Tad’s expansion plans require a significant investment, which he plans to finance with a combination of additional funds from outsiders plus some money borrowed from banks. Naturally, the new investors and creditors require more organized and detailed financial statements than Tad has previously prepared. At the urging of his investors, Tad has hired financial analyst Christina Wolfe to evaluate the performance of the company over the past year.
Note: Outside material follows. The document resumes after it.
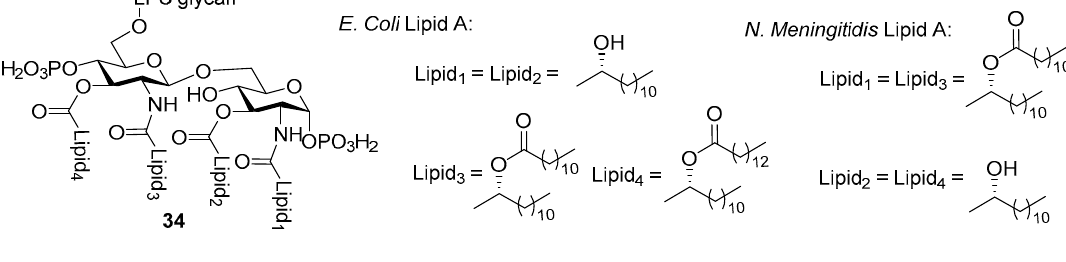
Figure 1. Conservative structure of lipid A as the core of LPS.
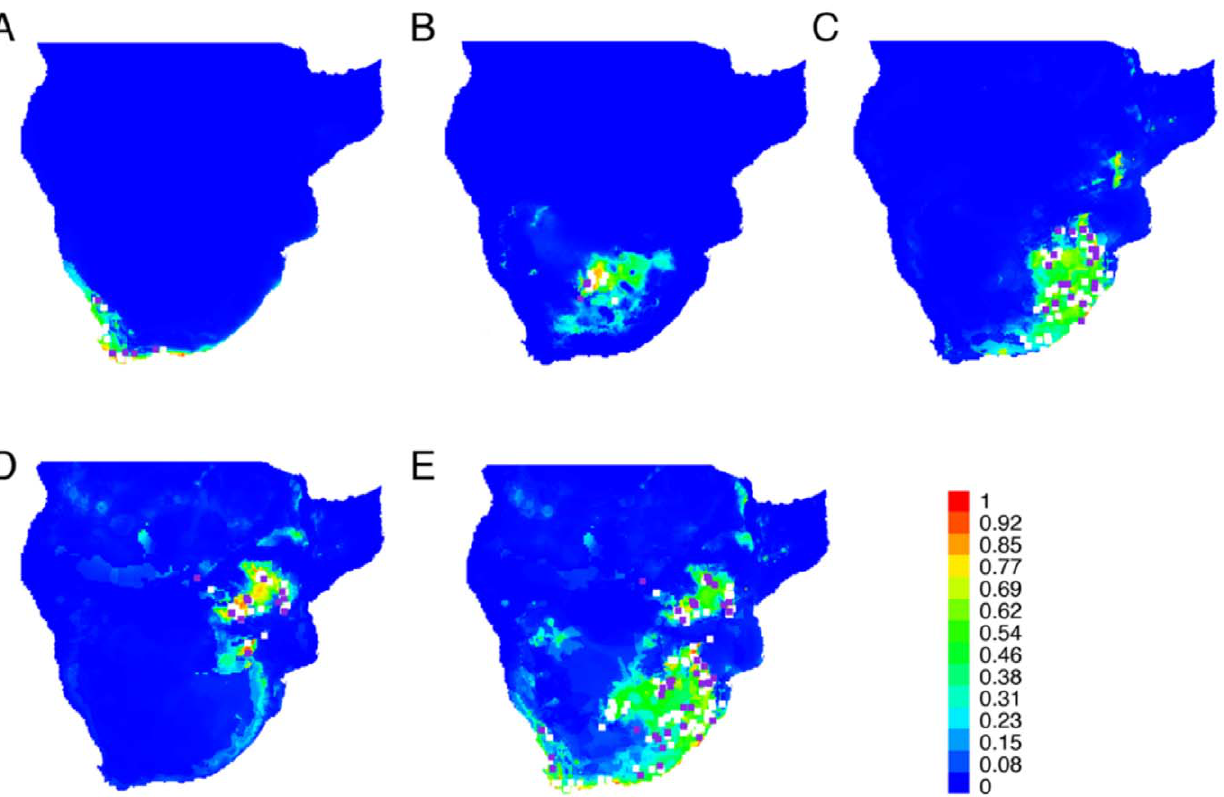
Figure 5. Ecological niche models (ENM). ENMs are based on occurrence records of four groups (see Fig. 2 tree) using current bioclimatic, altitude and ecoregions variables. A. Group 1, B. Group 3, C. Group 4, D. Group 5, E. all individuals. Shading shows probability of occurrence (i.e. habitat suitability) from low (blue) to optimal (red) conditions. Sampling locations used to build the ENM are shown as white squares and purple squares represent locations that were included in the training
After rooting through old bank statements, sales receipts, tax returns, and other records, Christina has assembled the following information:

2017 2018
Cost of goods sold $ 255,605 $ 322,742
Cash 36,884 55,725
Depreciation 72,158 81,559
Interest expense 15,687 17,980
Selling and administrative 50,268 65,610
Accounts payable 26,186 44,318
Net fixed assets 318,345 387,855
Sales 501,441 611,224
Accounts receivable 26,136 33,901
Notes payable 29,712 32,441
Long-term debt 160,689 175,340
Inventory 50,318 67,674
New equity 0 19,500

Sunset Boards currently pays out 40 percent of net income as dividends to Tad and the other original investors, and it has a 21 percent tax rate. You are Christina’s assistant, and she has asked you to prepare the following:

1. An income statement for 2017 and 2018.

2. A balance sheet for 2017 and 2018.

3. Operating cash flow for each year.

4. Cash flow from assets for 2018.

5. Cash flow to creditors for 2018.

6. Cash flow to stockholders for 2018.

7. What are the limitations of financial statements?